Begin RECORD LIST
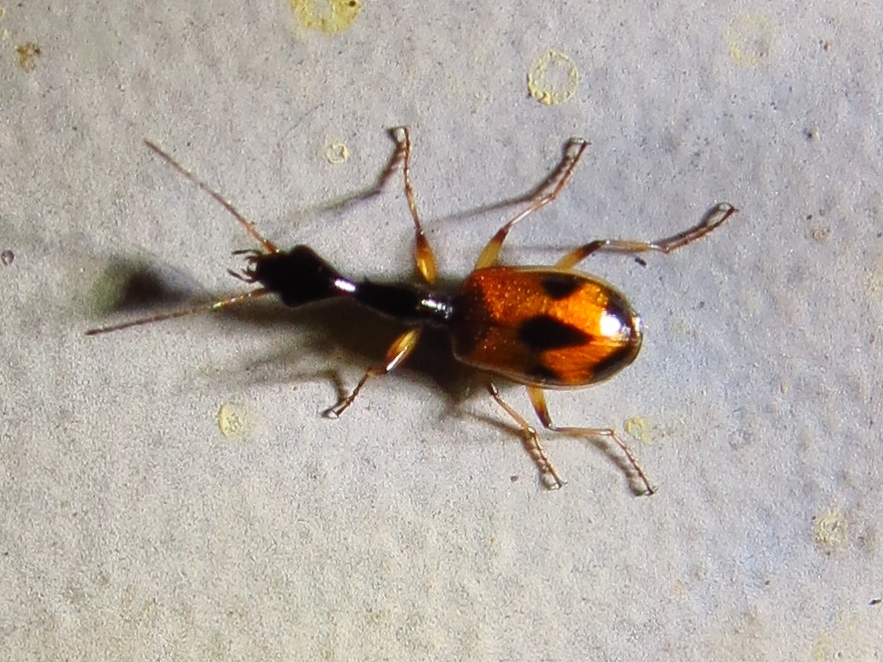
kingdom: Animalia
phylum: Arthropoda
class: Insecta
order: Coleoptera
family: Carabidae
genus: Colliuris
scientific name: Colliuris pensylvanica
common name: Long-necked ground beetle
End RECORD LIST
Begin RECORD LIST
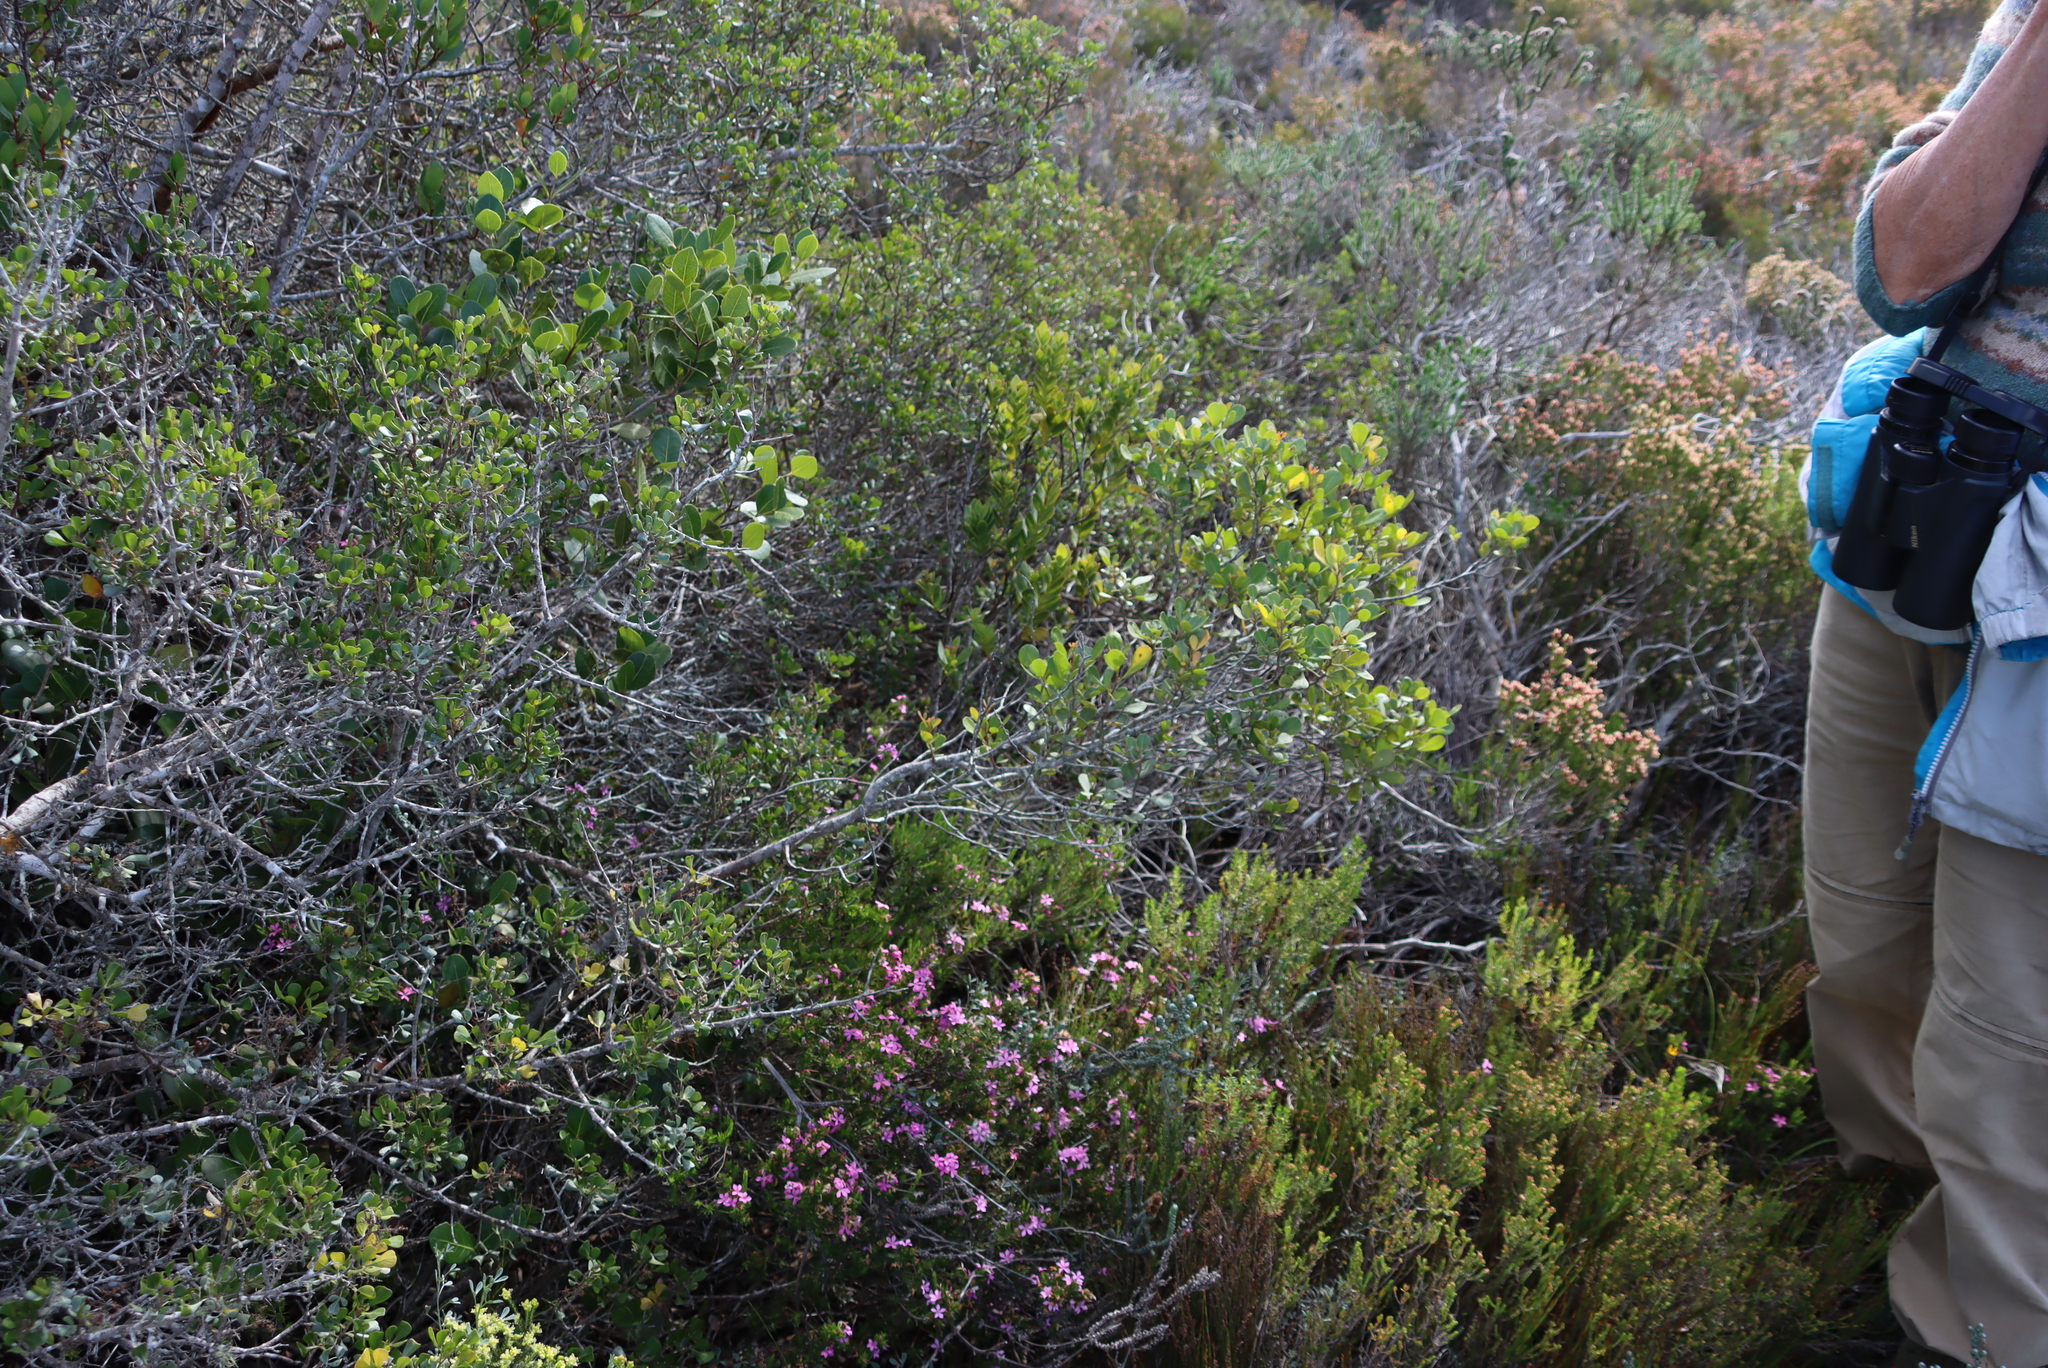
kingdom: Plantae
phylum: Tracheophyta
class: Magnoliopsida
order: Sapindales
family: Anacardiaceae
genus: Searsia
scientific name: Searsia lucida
End RECORD LIST
> **TO BE DONE**:
Retype, without any changes, the lines beginning with the one that contains "kingdom: Animalia" and running through the one that contains "scientific name: Colliuris pensylvanica", including both of those lines.

> **SOLVED PROBLEM**:
kingdom: Animalia
phylum: Arthropoda
class: Insecta
order: Coleoptera
family: Carabidae
genus: Colliuris
scientific name: Colliuris pensylvanica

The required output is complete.